On May 5, the U.S. Senate, led by a Republican majority, passed a new budget that increases defense spending and cuts funding to some social entitlement programs.
The vote was nearly along party lines, with all 46 Democrats and two Republicans voting against the measure. Interestingly, the two Republicans voting against the budget are Kentucky Sen. Rand Paul and Texas Sen. Ted Cruz, both who are currently candidates for the Republican presidential nomination.
After the vote, Senate Majority Leader Mitch McConnell of Kentucky praised the legislation and the effectiveness of the Republican-led Congress on passing a balanced budget.
“No budget will ever be perfect, but this is a budget that sensibly addresses the concerns of many different members," McConnell said. "It reflects honest compromise from many different members with many different priorities."
The budget will increase restrictions on those who may or may not be eligible for food stamp benefits and also cuts billions from Medicare, $430 billion to be exact, CNN reported.
The Pentagon’s war fund will receive an increase of $38 billion, allowed due to the fact that the war fund is not technically part of the national budget and is not subjected to spending caps.

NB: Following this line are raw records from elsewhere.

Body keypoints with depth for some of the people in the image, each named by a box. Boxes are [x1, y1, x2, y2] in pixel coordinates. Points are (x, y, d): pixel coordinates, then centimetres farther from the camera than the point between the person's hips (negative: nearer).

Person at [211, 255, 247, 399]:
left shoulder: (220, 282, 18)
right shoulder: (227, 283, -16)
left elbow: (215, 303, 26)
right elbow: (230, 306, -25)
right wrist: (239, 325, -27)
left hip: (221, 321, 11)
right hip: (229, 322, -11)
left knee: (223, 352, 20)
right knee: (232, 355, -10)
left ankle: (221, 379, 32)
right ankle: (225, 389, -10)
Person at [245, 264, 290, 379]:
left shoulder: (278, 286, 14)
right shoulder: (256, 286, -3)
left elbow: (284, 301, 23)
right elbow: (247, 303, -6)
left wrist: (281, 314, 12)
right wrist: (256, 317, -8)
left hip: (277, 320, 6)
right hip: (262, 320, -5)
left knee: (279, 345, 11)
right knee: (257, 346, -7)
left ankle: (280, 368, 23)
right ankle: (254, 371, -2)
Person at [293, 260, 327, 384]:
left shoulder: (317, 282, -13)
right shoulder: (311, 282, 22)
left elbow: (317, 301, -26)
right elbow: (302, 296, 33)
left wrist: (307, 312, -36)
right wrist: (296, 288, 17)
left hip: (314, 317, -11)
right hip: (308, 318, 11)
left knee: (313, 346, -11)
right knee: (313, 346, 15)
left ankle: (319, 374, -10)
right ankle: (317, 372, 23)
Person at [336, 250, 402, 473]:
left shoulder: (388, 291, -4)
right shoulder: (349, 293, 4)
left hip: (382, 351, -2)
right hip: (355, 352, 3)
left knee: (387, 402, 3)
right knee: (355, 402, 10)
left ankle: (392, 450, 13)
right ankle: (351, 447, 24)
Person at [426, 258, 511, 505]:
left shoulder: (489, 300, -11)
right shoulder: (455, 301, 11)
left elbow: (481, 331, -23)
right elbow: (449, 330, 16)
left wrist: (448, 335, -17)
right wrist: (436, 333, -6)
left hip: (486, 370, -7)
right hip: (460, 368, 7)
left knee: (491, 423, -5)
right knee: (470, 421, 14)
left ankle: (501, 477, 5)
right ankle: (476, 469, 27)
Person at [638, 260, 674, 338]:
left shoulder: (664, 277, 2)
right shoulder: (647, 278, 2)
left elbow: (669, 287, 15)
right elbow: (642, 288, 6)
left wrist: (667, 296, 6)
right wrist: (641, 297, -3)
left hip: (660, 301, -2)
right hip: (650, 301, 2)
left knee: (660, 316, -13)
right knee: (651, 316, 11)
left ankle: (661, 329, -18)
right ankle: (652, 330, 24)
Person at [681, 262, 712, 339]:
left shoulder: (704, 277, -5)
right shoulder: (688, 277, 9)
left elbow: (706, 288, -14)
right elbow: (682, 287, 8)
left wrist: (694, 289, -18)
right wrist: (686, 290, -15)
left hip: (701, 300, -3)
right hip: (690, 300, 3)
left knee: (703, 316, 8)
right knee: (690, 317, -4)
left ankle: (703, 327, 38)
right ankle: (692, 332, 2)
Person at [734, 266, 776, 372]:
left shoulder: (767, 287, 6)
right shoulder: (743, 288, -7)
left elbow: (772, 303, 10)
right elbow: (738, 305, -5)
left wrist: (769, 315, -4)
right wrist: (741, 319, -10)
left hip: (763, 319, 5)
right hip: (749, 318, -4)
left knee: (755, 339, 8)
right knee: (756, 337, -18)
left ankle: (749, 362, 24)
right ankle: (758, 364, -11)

However, the budget will not raise or create any new taxes. aims at a fully balanced national budget in a decade.
Senate Democrats voiced their opposition to the measure later on.
“This is an absolute disaster for the working families of this country,” Independent Sen. Bernie Sanders of Vermont said. Like Paul and Cruz, self-proclaimed "Democratic-Socialist" Sen. Sanders is currently seeking the Democratic nomination for president. He is currently the only challenger to Hillary Clinton.
The legislation also includes a "reconciliation" amendment, which allows the Senate to pass legislation repealing the Affordable Care Act with just a majority vote and prevents Democrats from filibustering it. Though Obama would almost certainly veto any such legislation that came to his desk, the amendment serves a symbolic move to show the GOP's power, USA Today reports.
The proposal is non-binding and serves as an outline for spending in the coming year. The specific spending bills will be formulated by lawmakers in the coming weeks, CNN reports.